Voglio il diritto di esprimere con il mio corpo, che sia sgradevole o bellissimo (e le due cose possono anche coincidere), tutta la passione, la sensualità, l’amore, la rabbia, la voglia di toccare ed essere toccato, il desiderio di ballare come un matto e anche come una matta, insomma, tutto quello che si può fare con il proprio corpo (e che ci va di fare e ci inventiamo).

L’esperienza di Subwoofer, che è sempre stata una serie di iniziative bear aperte a ogni tipo di frequentazione, e in seguito di Orgogliosamente, con cui il confronto è continuo, è stata illuminante.
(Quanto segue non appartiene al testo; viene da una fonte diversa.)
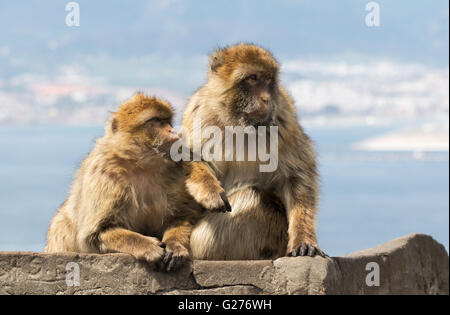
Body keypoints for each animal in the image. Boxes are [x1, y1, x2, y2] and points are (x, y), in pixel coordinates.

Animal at [45, 94, 230, 272]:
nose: (173, 132)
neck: (142, 164)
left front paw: (174, 245)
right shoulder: (103, 176)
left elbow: (183, 215)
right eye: (155, 121)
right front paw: (147, 246)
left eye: (167, 121)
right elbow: (95, 233)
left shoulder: (175, 172)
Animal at [181, 43, 326, 262]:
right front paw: (210, 190)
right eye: (252, 78)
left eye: (268, 79)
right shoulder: (199, 113)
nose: (266, 98)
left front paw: (303, 240)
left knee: (254, 197)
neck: (238, 124)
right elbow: (183, 155)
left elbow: (297, 174)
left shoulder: (284, 118)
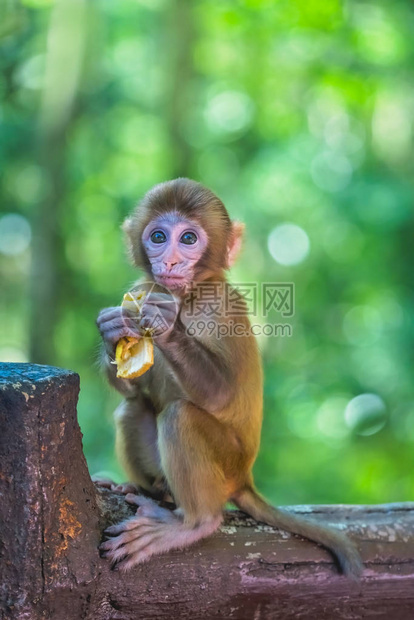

In questo periodo, per esempio, stiamo organizzando una nuova edizione di “Porn to be alive“, iniziativa che pone al centro di tutto una sessualità consapevole, non moralisticamente definita, in cui sia data una informazione corretta sulle mst e non sia censurato il sesso in nessuna sua forma. Siamo orsi, ma anche lesbiche, trans, queer, gay, bisessuali, eterosessuali. Una situazione super trasversale. Siamo corpi molto differenti tra di noi e mi piace. Ecco, in questo senso, rivendico con gioia una caratteristica preziosa del mondo bear, quella che vede i modelli “scartati” da qualcun altro come tesori veri e propri. Andando, però, oltre il semplice chiudersi in una definizione, oltre le categorie di bello, sano, giusto, appropriato, in piena e giocosa libertà. Ritrovando, quindi, quell’anima, se vogliamo, selvatica, per non dire ribelle o anarchica, che contrapponeva il panzone peloso e orgoglioso al “perfetto modello di gay” accettato da tutt*. Questa è la ragione per cui sarò sempre felice di stare nella scena ursina più assurda, matta, rivoluzionaria, a prescindere da quanto peso, dal fatto che abbia la barba o no, che vesta Bear piuttosto che Comme des garçons. Ritrovando amore infinito per quello che di freak c’è in ognuno di noi, che alla fine è proprio l’essenza, la parte “non adatta” e, per questo, forse più autentica, che ci portiamo dentro dal primo secondo di vita fino ed oltre la profezia maya.